WHAT IS REQUIRED — Copy out, in full, every line of the items below that contains the word "Answer".

^^^^^^^^

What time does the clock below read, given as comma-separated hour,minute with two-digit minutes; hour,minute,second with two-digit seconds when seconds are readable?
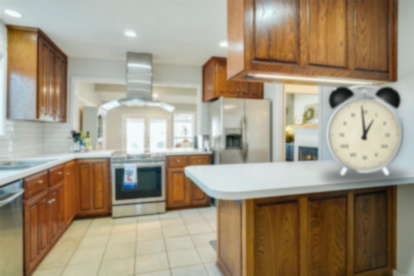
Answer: 12,59
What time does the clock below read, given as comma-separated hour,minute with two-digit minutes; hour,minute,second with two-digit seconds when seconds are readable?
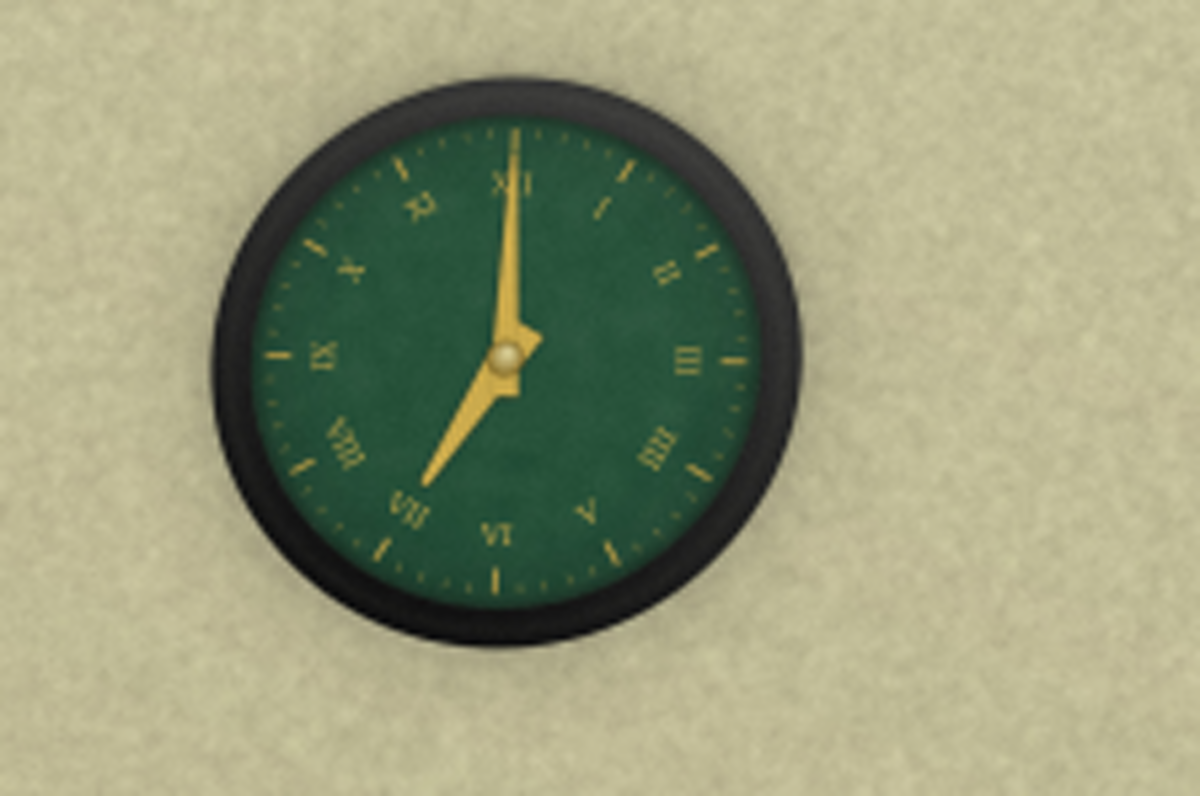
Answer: 7,00
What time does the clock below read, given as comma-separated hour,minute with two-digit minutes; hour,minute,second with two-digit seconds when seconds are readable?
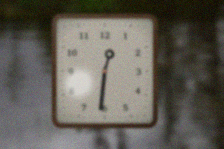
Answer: 12,31
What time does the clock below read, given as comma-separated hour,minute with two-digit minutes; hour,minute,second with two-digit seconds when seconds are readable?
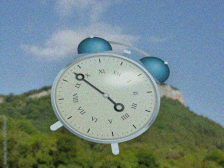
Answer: 3,48
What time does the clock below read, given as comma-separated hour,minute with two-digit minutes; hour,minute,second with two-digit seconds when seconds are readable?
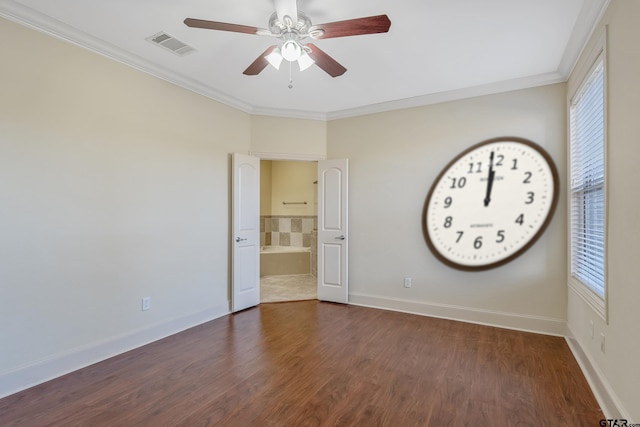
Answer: 11,59
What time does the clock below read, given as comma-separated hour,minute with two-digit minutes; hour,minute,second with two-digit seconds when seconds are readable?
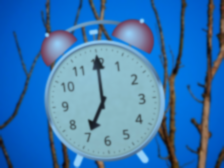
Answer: 7,00
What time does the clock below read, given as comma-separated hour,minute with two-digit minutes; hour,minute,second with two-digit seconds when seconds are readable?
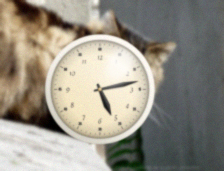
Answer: 5,13
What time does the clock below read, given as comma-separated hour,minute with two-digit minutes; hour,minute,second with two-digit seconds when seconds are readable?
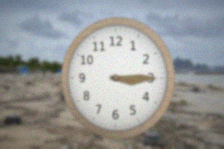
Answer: 3,15
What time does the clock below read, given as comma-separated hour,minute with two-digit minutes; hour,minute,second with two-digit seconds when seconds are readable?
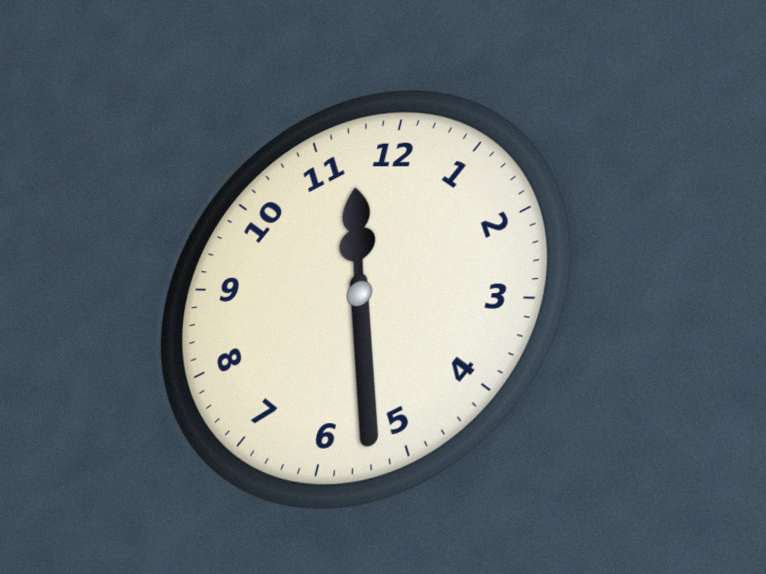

^^^^^^^^

TASK SOLUTION —
Answer: 12,59
Answer: 7,00
Answer: 12,31
Answer: 3,48
Answer: 11,59
Answer: 7,00
Answer: 5,13
Answer: 3,15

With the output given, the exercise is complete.